The question is, Which did the legislature intend should be the paramount policy in the administration of this statute, the protection of the patient from a damaging disclosure, or the effectual enforcement of the criminal laws for the protection of the public generally? Which of those two policies should be the paramount policy? If one should go down, which one should it be? In the enactment of the statute, did the legislature have in mind criminal as well as civil causes?
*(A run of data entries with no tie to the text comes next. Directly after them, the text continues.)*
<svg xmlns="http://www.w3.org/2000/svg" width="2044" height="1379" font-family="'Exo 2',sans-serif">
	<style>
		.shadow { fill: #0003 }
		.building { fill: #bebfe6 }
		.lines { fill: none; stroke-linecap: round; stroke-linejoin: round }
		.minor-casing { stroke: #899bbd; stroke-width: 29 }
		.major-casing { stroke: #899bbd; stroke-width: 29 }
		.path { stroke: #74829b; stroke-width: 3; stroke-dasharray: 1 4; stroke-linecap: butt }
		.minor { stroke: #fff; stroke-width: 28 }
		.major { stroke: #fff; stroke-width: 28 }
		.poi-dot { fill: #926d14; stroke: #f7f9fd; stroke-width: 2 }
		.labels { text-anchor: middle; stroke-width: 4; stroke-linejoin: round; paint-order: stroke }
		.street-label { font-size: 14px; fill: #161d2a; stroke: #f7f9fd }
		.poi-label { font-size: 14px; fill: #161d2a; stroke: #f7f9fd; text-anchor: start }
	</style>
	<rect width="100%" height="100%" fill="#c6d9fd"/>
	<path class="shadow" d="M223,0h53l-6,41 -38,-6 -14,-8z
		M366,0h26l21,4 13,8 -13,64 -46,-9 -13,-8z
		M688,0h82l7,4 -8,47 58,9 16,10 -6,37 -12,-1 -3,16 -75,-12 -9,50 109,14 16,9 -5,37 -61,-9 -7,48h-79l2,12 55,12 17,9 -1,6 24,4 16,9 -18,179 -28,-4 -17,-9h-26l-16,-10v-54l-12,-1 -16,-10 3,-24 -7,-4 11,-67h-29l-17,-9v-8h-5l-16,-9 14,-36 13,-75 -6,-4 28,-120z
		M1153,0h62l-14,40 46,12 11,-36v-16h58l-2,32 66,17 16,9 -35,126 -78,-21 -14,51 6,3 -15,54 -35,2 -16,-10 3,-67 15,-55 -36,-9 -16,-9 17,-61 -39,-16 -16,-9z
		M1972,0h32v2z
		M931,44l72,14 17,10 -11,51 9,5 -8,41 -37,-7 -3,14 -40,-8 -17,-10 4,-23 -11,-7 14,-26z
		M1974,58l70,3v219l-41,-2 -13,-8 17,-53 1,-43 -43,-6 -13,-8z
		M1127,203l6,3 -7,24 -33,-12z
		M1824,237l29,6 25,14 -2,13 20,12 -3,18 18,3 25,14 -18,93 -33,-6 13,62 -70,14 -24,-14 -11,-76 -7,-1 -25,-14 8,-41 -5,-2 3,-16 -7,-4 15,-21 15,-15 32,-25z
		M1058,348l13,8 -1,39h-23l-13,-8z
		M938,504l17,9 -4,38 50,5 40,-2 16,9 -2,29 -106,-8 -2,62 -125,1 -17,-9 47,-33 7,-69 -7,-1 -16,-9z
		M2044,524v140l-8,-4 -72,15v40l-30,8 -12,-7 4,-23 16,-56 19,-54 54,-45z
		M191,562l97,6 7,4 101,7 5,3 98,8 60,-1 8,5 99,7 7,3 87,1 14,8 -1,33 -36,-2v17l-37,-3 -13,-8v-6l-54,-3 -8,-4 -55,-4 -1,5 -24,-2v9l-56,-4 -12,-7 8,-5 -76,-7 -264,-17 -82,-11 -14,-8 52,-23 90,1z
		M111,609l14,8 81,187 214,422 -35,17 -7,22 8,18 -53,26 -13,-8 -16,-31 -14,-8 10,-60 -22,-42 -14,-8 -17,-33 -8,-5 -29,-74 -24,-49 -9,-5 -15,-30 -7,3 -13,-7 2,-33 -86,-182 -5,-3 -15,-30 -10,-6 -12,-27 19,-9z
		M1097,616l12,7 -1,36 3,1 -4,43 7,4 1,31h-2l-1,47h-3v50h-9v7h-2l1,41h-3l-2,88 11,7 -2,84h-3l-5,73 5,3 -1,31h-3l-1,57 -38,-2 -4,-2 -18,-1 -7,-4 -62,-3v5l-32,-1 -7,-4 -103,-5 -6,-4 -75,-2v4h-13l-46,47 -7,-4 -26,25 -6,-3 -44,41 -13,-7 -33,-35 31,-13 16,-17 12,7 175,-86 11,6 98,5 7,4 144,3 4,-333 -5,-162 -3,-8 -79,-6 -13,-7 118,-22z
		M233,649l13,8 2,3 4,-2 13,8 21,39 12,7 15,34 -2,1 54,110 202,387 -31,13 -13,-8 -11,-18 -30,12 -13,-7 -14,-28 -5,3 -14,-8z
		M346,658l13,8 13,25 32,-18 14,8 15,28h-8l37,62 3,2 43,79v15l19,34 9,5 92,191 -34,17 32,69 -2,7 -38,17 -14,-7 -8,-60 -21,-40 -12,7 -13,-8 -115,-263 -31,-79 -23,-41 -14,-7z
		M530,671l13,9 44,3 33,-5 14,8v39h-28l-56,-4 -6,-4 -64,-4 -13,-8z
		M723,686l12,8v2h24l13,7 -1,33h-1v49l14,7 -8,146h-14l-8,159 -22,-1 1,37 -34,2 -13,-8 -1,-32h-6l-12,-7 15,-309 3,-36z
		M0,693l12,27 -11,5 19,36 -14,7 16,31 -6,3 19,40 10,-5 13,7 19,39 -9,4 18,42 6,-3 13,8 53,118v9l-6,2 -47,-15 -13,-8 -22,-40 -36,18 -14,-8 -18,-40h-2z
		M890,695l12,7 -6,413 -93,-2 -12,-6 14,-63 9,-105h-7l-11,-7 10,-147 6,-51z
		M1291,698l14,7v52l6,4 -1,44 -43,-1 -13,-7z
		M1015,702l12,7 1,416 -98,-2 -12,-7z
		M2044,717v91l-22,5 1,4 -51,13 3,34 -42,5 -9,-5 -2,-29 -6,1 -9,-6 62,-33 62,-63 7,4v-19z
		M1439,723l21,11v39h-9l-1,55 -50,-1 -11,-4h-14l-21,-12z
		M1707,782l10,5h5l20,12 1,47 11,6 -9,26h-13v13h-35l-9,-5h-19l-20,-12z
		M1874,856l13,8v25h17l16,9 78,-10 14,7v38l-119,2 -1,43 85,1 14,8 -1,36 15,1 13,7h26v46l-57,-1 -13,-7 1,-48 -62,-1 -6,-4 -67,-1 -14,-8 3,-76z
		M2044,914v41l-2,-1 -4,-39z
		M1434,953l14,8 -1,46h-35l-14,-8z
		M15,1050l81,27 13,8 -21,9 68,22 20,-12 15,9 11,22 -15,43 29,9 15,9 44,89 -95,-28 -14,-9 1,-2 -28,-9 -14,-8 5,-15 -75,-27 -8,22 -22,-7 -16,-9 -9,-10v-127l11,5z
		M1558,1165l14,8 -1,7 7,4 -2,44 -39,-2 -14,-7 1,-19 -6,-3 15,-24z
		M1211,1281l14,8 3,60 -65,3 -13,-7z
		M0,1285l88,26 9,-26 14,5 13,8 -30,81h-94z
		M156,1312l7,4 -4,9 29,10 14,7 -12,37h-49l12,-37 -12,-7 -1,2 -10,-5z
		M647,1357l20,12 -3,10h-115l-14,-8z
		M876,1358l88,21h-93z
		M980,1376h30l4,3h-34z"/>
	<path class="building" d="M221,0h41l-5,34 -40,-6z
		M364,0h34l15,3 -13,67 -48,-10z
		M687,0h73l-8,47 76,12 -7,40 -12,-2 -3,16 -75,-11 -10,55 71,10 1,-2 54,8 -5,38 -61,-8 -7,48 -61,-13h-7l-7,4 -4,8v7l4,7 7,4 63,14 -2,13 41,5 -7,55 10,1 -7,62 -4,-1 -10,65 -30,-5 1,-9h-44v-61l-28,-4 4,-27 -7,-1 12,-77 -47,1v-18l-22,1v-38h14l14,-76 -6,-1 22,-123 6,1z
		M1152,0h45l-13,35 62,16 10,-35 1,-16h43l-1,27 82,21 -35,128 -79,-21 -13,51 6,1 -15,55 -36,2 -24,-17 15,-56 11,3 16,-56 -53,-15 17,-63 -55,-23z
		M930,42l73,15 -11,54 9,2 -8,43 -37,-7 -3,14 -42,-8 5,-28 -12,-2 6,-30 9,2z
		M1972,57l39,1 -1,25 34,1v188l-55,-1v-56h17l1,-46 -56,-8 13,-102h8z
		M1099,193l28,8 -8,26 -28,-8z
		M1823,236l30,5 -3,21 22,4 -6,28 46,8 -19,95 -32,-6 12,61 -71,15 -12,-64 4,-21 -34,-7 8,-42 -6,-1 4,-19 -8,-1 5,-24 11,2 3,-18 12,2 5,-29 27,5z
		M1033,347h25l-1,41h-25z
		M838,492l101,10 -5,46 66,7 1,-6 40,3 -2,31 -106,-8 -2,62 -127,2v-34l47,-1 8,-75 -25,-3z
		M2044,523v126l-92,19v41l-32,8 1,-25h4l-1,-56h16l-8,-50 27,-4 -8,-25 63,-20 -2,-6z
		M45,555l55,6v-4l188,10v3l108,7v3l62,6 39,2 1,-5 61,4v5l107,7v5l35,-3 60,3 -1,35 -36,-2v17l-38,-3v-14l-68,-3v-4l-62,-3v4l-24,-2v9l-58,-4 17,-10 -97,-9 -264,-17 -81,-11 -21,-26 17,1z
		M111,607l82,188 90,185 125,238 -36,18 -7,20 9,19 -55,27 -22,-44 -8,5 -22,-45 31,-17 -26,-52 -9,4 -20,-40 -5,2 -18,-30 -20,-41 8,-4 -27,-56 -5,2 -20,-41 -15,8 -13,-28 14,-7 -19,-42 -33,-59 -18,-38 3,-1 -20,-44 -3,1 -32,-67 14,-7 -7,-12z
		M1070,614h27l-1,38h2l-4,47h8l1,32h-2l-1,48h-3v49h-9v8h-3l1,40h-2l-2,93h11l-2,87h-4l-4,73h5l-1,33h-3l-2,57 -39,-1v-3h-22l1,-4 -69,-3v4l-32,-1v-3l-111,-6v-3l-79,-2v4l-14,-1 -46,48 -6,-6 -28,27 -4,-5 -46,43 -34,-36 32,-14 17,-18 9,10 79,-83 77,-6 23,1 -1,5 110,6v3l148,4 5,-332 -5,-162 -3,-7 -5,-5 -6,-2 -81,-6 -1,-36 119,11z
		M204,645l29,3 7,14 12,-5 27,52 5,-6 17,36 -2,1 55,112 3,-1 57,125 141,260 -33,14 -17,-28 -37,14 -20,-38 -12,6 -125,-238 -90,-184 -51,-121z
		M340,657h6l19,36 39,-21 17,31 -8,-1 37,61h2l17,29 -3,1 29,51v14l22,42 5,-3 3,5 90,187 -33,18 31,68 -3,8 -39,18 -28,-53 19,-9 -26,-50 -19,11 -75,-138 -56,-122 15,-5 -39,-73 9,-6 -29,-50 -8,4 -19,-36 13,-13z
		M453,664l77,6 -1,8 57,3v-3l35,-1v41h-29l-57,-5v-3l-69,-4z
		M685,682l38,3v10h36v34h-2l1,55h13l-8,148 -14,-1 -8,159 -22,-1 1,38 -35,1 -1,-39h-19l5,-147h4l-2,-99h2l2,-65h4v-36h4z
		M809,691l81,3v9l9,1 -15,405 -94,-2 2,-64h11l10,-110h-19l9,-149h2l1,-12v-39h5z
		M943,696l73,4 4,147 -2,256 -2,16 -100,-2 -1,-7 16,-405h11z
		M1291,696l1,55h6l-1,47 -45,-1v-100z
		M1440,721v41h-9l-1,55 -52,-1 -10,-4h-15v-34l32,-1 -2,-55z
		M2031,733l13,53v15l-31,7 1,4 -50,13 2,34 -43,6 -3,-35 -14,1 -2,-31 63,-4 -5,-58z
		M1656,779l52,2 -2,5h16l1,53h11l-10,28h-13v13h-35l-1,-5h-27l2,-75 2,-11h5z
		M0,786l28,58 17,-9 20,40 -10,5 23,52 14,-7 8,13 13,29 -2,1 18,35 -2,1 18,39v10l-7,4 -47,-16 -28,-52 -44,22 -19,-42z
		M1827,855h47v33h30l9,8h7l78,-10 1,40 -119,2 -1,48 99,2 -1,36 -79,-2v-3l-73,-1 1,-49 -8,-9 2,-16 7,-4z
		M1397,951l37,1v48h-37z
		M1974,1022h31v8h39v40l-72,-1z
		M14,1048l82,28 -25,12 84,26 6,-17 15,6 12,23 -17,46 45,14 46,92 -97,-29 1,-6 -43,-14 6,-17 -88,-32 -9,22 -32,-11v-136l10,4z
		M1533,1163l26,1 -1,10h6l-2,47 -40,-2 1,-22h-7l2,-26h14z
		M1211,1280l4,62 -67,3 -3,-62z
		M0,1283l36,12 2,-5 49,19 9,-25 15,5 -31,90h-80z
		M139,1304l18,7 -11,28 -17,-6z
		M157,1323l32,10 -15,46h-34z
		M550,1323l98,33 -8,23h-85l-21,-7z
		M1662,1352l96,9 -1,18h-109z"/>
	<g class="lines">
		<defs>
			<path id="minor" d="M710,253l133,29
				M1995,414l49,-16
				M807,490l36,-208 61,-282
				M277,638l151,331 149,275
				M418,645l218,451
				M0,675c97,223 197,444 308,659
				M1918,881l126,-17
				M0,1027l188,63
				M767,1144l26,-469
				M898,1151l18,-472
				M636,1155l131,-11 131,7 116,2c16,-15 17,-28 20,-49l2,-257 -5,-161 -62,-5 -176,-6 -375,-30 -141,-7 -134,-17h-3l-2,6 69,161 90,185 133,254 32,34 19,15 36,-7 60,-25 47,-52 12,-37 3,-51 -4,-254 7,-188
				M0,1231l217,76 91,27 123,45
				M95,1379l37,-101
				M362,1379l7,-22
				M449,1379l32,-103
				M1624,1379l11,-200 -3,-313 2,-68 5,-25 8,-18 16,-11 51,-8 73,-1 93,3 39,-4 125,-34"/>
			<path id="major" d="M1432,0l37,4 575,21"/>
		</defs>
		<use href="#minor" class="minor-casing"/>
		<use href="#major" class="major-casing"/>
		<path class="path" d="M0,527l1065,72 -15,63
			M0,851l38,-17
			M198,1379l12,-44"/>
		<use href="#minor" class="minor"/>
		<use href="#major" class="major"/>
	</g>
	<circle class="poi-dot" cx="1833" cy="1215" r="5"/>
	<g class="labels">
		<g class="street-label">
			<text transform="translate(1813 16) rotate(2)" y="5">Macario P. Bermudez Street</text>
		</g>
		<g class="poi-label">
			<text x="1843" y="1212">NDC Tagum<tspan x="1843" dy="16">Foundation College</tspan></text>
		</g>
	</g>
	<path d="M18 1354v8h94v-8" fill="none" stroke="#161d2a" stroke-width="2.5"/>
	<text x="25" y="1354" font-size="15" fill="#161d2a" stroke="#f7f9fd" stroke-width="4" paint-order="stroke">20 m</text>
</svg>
In volume 1 of Wharton's Criminal Evidence (10 Ed.), p. 1064, in treating the subject of the admissibility in criminal cases of the evidence of the attending physician, the author says:
"But it does not cover information that would result in shielding a crime, and this is especially true where the physician himself may be implicated in the crime." *Page 140 
The supreme court of Iowa, in State v. Grimmell, 116 Iowa, 596, 88 N.W. 342, in discussing this character of statute said:
"This, as will be observed, is a criminal case, and it surely will not do to hold that a statute intended to protect the patient should operate as a shield for one who is charged with murder. Such a construction, while perhaps technically correct, is evidently so foreign to the purpose and object of the act, and so subversive of public justice, that it ought not to be adopted, except for the most imperative reasons. The safety of the public is the supreme law of the commonwealth, and we do not think the legislature, in passing the act in question, intended it to operate as a barrier to the enforcement of the criminal laws of the state."
Underhill on Criminal Evidence (3 Ed.), par. 298, in discussing the intent and purpose of such a statute, said.
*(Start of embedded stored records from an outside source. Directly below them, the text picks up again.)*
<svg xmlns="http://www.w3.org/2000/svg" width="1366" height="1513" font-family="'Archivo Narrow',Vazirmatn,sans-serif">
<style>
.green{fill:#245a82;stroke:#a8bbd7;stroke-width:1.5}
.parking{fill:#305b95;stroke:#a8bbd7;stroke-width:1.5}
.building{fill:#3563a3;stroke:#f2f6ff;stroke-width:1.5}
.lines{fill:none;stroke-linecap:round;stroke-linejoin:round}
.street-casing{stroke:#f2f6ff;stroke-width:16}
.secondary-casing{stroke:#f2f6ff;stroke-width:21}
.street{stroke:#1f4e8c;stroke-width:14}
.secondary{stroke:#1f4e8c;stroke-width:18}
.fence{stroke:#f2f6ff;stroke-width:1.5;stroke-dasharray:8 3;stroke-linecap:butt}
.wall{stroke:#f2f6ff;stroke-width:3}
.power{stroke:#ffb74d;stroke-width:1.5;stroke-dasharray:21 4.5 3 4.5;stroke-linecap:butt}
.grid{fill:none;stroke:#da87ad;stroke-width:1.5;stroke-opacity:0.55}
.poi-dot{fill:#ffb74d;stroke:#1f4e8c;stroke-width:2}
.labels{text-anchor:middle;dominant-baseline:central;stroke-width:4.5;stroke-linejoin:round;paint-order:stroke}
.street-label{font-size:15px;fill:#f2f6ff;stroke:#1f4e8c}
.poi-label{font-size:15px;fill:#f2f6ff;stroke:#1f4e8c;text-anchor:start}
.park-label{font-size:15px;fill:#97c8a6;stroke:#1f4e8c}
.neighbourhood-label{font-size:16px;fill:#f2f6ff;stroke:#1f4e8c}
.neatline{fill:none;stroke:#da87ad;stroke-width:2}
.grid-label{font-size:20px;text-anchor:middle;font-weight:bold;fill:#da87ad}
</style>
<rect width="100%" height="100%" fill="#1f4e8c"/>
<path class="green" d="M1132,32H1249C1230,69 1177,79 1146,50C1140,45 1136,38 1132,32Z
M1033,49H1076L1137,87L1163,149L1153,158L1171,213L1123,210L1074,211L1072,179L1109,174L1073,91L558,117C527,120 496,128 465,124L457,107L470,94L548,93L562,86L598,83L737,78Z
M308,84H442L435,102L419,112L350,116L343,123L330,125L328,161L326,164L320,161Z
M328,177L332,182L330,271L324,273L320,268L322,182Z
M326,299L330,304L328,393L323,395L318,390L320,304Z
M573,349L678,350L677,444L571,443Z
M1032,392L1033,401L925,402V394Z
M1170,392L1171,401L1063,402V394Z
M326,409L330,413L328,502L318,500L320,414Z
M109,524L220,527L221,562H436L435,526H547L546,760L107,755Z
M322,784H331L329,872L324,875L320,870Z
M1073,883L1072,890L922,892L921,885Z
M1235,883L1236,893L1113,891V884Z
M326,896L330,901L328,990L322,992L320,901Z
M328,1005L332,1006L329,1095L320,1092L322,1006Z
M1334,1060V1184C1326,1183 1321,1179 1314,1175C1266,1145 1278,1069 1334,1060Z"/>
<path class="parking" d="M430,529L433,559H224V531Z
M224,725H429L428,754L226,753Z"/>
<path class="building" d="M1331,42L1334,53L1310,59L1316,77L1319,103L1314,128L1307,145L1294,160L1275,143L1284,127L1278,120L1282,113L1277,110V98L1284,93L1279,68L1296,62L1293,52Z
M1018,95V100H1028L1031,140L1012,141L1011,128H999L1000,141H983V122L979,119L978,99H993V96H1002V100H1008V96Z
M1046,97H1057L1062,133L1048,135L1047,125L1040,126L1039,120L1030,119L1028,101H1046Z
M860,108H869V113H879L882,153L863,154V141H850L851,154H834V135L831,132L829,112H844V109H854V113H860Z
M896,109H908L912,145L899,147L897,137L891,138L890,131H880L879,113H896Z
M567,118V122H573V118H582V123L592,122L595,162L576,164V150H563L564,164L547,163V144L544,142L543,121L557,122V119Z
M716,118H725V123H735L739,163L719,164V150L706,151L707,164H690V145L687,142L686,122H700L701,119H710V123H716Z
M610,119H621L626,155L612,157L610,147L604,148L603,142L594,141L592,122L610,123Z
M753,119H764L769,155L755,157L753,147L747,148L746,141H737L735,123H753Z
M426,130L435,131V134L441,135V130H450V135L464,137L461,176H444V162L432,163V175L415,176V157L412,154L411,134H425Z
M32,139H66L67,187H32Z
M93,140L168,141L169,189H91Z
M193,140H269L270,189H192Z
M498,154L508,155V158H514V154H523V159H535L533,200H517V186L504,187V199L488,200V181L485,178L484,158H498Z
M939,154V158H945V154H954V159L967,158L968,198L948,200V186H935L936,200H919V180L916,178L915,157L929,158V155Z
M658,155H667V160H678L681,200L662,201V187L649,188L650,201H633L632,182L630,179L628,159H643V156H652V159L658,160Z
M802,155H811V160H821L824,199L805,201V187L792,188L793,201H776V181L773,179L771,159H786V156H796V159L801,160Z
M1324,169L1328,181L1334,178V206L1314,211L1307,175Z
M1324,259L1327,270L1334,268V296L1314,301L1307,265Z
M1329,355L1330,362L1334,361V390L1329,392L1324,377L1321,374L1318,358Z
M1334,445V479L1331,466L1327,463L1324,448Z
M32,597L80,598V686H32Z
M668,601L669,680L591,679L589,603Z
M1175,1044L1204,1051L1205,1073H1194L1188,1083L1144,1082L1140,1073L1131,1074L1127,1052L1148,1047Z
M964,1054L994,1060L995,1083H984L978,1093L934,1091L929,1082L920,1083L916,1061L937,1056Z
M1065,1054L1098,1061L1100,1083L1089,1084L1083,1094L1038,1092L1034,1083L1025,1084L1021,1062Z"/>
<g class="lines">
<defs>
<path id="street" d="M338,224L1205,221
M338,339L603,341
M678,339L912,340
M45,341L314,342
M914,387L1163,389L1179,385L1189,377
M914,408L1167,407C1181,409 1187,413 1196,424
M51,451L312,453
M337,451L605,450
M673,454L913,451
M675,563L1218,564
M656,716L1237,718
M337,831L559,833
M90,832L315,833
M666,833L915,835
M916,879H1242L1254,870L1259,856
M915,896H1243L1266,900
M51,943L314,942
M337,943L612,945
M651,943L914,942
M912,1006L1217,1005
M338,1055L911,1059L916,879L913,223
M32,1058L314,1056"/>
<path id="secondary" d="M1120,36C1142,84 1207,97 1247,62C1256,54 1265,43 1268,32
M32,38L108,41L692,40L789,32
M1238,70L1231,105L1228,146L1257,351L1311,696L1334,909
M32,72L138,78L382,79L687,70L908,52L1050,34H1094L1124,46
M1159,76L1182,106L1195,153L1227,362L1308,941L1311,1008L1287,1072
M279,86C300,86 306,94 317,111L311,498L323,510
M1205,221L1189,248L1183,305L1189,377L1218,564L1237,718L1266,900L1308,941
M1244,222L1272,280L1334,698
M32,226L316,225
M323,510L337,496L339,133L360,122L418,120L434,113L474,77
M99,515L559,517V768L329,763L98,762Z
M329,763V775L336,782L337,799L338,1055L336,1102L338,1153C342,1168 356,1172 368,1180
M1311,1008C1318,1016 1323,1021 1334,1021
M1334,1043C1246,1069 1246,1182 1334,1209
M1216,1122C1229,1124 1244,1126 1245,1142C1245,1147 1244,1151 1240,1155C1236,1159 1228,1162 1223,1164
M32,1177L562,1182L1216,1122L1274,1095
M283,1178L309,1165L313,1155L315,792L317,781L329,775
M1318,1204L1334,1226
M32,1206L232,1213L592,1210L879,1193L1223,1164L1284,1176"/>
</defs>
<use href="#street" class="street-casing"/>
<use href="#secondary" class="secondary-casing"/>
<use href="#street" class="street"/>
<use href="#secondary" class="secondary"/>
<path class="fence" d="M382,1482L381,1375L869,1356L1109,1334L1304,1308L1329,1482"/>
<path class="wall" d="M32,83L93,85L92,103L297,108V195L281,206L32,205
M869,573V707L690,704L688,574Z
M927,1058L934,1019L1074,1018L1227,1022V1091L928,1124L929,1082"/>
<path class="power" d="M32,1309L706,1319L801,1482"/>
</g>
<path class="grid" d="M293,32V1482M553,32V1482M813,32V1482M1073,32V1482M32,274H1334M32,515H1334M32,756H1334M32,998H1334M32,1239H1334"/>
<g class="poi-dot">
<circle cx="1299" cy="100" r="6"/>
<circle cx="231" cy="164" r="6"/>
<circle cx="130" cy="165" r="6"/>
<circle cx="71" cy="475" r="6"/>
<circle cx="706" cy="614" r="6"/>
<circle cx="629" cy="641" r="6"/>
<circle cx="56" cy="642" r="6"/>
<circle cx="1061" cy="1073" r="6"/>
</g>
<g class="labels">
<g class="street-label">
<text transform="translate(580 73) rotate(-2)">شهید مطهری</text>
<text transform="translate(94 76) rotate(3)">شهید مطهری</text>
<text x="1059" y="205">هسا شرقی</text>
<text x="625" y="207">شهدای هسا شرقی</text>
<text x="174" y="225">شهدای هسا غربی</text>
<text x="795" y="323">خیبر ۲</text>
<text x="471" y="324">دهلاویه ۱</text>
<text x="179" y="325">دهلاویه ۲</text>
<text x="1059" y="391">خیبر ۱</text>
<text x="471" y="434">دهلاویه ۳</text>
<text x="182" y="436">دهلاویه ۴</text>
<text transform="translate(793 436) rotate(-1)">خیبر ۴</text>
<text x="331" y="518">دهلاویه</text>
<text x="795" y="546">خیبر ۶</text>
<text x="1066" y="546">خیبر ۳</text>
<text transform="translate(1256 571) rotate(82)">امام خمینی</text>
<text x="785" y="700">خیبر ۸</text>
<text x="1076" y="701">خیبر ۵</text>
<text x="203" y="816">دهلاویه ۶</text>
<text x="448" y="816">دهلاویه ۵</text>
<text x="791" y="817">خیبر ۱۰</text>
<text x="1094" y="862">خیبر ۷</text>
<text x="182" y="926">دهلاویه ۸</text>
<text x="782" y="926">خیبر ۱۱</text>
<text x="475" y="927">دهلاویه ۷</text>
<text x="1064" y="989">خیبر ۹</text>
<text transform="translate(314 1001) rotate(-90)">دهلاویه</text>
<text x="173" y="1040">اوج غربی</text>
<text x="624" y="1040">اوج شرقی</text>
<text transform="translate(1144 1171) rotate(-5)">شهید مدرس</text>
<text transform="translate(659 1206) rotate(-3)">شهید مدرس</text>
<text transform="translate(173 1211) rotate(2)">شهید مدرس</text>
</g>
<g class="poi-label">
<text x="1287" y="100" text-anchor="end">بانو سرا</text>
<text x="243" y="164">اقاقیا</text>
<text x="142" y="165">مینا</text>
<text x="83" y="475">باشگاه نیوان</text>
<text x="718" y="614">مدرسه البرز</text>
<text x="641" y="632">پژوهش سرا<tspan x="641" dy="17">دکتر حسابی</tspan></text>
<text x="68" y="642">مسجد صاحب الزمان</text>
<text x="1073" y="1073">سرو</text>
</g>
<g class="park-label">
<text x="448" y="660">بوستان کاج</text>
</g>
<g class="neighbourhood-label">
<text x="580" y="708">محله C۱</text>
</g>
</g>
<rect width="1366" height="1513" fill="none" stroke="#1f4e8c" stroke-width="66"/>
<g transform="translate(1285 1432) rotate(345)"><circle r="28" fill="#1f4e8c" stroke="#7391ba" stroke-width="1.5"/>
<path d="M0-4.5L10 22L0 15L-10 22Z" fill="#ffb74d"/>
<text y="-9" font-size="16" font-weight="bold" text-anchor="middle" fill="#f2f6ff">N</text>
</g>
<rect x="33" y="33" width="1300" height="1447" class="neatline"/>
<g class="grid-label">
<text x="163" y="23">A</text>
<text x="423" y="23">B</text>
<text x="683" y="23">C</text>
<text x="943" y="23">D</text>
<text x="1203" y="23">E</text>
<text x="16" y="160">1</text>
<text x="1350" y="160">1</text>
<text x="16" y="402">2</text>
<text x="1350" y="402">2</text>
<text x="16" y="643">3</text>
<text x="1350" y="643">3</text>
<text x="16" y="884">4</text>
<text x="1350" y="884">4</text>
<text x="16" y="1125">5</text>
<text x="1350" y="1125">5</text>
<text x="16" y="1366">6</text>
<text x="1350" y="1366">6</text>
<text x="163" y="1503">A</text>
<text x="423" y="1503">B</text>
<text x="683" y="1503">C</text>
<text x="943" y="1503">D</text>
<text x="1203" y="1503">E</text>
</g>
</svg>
"The statute was never intended as a defense for criminals. Its plain purpose is not to protect the murderers but to shield the memory of the dead. . . . A construction which would operate to convert a statutory provision intended to protect the patient from a damaging or objectionable disclosure into a protection for the person accused of the murder of the patient cannot be admitted, nor can we believe that such was the legislative intent."
The Indiana supreme court in Hauk v. State, 148 Ind. 238, 46 N.E. 127, 47 N.E. 465, in construing a statute having substantially the same purpose as ours, said:
"The rule declared by the statute, which forbids a physician to reveal in evidence matters discovered by him in the course of professional attendance or treatment of a patient, is intended to protect the latter, and not to shield one who is charged with perpetrating an unlawful act upon the patient. The statute cannot be so construed as to permit a party charged with crime to invoke it as a weapon of defense in his own favor, instead of its being used as a protection to his victim. This interpretation, *Page 141 
in our opinion, accords with reason, and is supported by authority."
The statute involved has been the law of this state for a good many years. It is not known ever to have been invoked in a criminal prosecution before. It is certain that this is the first time the question has been before this court. Doubtless many criminal cases have arisen since the statute was adopted in which the question could have been raised. And probably the reason it never has been done is that the bench and bar of the state have never thought of the statute as applying to criminal prosecutions. Such a history of a statute ought to have at least some weight in determining its purpose and meaning.
Suggestion of error overruled.
HOLDEN, J., concurs in the above views.